I had read James and the Giant Peach when I was little. The building looked like the house of his aunts. Huge and dark and Victorian. It had a widow’s walk. For a moment, as I readjusted to the darkness, I thought I saw a long row of women standing on the widow’s walk and pointing my way. But a moment later, I saw differendy. Crows were lined up, their beaks holding crooked twigs. As I stood to go back to the duplex, they took wing and followed me. Had my brother really seen me somehow, or was he merely a little boy telling beautiful lies?

Eight

For three months Mr. Harvey dreamed of buildings. He saw a slice of Yugoslavia where thatched-roofed dwellings on stilts gave way to rushing torrents of water from below. There were blue skies overhead. Along the fjords and in the hidden valley of Norway, he saw wooden stave churches, the timbers of which had been carved by Viking boat-builders. Dragons and local heroes made from wood. But there was one building, from the Vologda, that he dreamed about most: the Church of the Transfiguration. And it was this dream – his favorite – that he had on the night of my murder and on the nights following until the others came back. The not still dreams – the ones of women and children.
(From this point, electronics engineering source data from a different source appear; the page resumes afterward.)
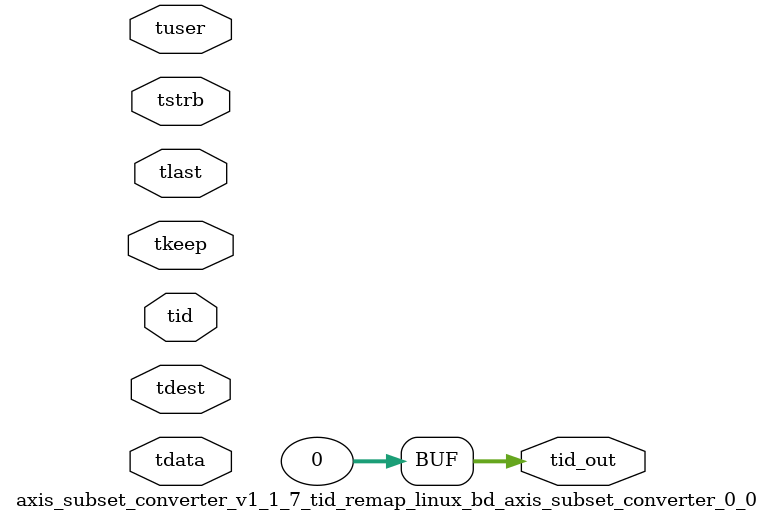
<source format=v>


`timescale 1ps/1ps

module axis_subset_converter_v1_1_7_tid_remap_linux_bd_axis_subset_converter_0_0 #
(
parameter C_S_AXIS_TID_WIDTH   = 1,
parameter C_S_AXIS_TUSER_WIDTH = 0,
parameter C_S_AXIS_TDATA_WIDTH = 0,
parameter C_S_AXIS_TDEST_WIDTH = 0,
parameter C_M_AXIS_TID_WIDTH   = 32
)
(
input  [(C_S_AXIS_TID_WIDTH   == 0 ? 1 : C_S_AXIS_TID_WIDTH)-1:0       ] tid,
input  [(C_S_AXIS_TDATA_WIDTH == 0 ? 1 : C_S_AXIS_TDATA_WIDTH)-1:0     ] tdata,
input  [(C_S_AXIS_TUSER_WIDTH == 0 ? 1 : C_S_AXIS_TUSER_WIDTH)-1:0     ] tuser,
input  [(C_S_AXIS_TDEST_WIDTH == 0 ? 1 : C_S_AXIS_TDEST_WIDTH)-1:0     ] tdest,
input  [(C_S_AXIS_TDATA_WIDTH/8)-1:0 ] tkeep,
input  [(C_S_AXIS_TDATA_WIDTH/8)-1:0 ] tstrb,
input                                                                    tlast,
output [(C_M_AXIS_TID_WIDTH   == 0 ? 1 : C_M_AXIS_TID_WIDTH)-1:0       ] tid_out
);

assign tid_out = {1'b0};

endmodule


</source>
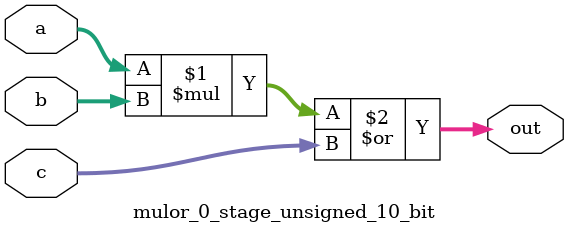
<source format=sv>
(* use_dsp = "yes" *) module mulor_0_stage_unsigned_10_bit(
	input  [9:0] a,
	input  [9:0] b,
	input  [9:0] c,
	output [9:0] out
	);

	assign out = (a * b) | c;
endmodule

</source>
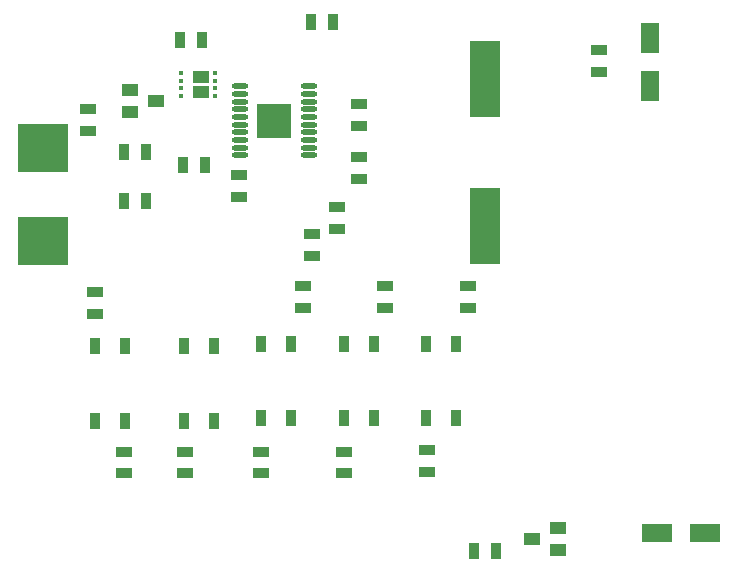
<source format=gbr>
%TF.GenerationSoftware,Altium Limited,Altium Designer,21.3.2 (30)*%
G04 Layer_Color=8421504*
%FSLAX45Y45*%
%MOMM*%
%TF.SameCoordinates,D9DFDB92-F573-4E1A-9105-0BCF1000EC4C*%
%TF.FilePolarity,Positive*%
%TF.FileFunction,Paste,Top*%
%TF.Part,Single*%
G01*
G75*
%TA.AperFunction,SMDPad,CuDef*%
%ADD10R,0.95000X1.40000*%
%ADD11R,4.30000X4.10000*%
%ADD12R,0.90000X1.40000*%
%ADD13R,1.40000X0.95000*%
%ADD14R,1.40000X1.00000*%
%ADD15O,1.40000X0.45000*%
%ADD20R,2.60000X1.60000*%
%ADD21R,1.60000X2.60000*%
%ADD22R,2.50000X6.50000*%
%TA.AperFunction,NonConductor*%
%ADD50R,2.96000X2.96000*%
%ADD51R,0.45000X0.34000*%
%ADD52R,1.44500X1.02000*%
D10*
X4297500Y5070000D02*
D03*
X4482500D02*
D03*
X3187500Y4920000D02*
D03*
X3372500D02*
D03*
X2902500Y3550000D02*
D03*
X2717501D02*
D03*
X3402500Y3860000D02*
D03*
X3217501D02*
D03*
X2902500Y3970000D02*
D03*
X2717501D02*
D03*
X5862500Y590000D02*
D03*
X5677500D02*
D03*
D11*
X2030000Y3215000D02*
D03*
Y4005000D02*
D03*
D12*
X2723000Y1695000D02*
D03*
X2469000D02*
D03*
Y2325000D02*
D03*
X2723000D02*
D03*
X3220000Y2325000D02*
D03*
X3474000D02*
D03*
Y1695000D02*
D03*
X3220000D02*
D03*
X3878000Y2345000D02*
D03*
X4132000D02*
D03*
Y1715000D02*
D03*
X3878000D02*
D03*
X4576999Y2345000D02*
D03*
X4830999D02*
D03*
Y1715000D02*
D03*
X4576999D02*
D03*
X5275999Y2345000D02*
D03*
X5529999D02*
D03*
Y1715000D02*
D03*
X5275999D02*
D03*
D13*
X4310000Y3087500D02*
D03*
Y3272500D02*
D03*
X4520000Y3500000D02*
D03*
Y3315000D02*
D03*
X4710000Y3737500D02*
D03*
Y3922500D02*
D03*
X5630000Y2647500D02*
D03*
Y2832500D02*
D03*
X4930001Y2647500D02*
D03*
Y2832500D02*
D03*
X4230000Y2647500D02*
D03*
Y2832500D02*
D03*
X4710000Y4187500D02*
D03*
Y4372500D02*
D03*
X2470000Y2597500D02*
D03*
Y2782500D02*
D03*
X2410001Y4147500D02*
D03*
Y4332500D02*
D03*
X5280000Y1257500D02*
D03*
Y1442500D02*
D03*
X4580000Y1247500D02*
D03*
Y1432500D02*
D03*
X3880000Y1247500D02*
D03*
Y1432500D02*
D03*
X3230000Y1247500D02*
D03*
Y1432500D02*
D03*
X2720000D02*
D03*
Y1247500D02*
D03*
X3690000Y3772500D02*
D03*
Y3587500D02*
D03*
X6740000Y4832500D02*
D03*
Y4647500D02*
D03*
D14*
X2770001Y4495000D02*
D03*
Y4305000D02*
D03*
X2990001Y4400000D02*
D03*
X6390000Y595000D02*
D03*
Y785000D02*
D03*
X6170000Y690000D02*
D03*
D15*
X3695001Y4525000D02*
D03*
Y4460000D02*
D03*
Y4395000D02*
D03*
Y4330000D02*
D03*
Y4265000D02*
D03*
Y4200000D02*
D03*
Y4135000D02*
D03*
Y4070000D02*
D03*
Y4005000D02*
D03*
Y3940000D02*
D03*
X4285001D02*
D03*
Y4005000D02*
D03*
Y4070000D02*
D03*
Y4135000D02*
D03*
Y4200000D02*
D03*
Y4265000D02*
D03*
Y4330000D02*
D03*
Y4395000D02*
D03*
Y4460000D02*
D03*
Y4525000D02*
D03*
D20*
X7227500Y740000D02*
D03*
X7632500D02*
D03*
D21*
X7170000Y4527500D02*
D03*
Y4932500D02*
D03*
D22*
X5770000Y4590000D02*
D03*
Y3340000D02*
D03*
D50*
X3990001Y4232500D02*
D03*
D51*
X3489101Y4637574D02*
D03*
X3489100Y4572572D02*
D03*
X3489101Y4507578D02*
D03*
X3489101Y4442574D02*
D03*
X3202100Y4441677D02*
D03*
Y4506974D02*
D03*
Y4572277D02*
D03*
X3202101Y4637575D02*
D03*
D52*
X3371850Y4603574D02*
D03*
X3371849Y4476574D02*
D03*
%TF.MD5,ed6c5cba6ee417fb82c1df3e145bc308*%
M02*

</source>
I could see all the way back to Mr. Harvey in his mother’s arms, staring out over a table covered with pieces of colored glass. His father sorted them into piles by shape and size, depth and weight. His father’s jeweler’s eyes looked deeply into each specimen for cracks and flaws. And George Harvey would turn his attention to the single jewel that hung from his mother’s neck, a large oval-shaped piece of amber framed by silver, inside of which sat a whole and perfect fly.

“A builder” was all Mr. Harvey said when he was young. Then he stopped answering the question of what his father did. How could he say he worked in the desert, and that he built shacks of broken glass and old wood? He lectured George Harvey on what made a good building, on how to make sure you were constructing things to last.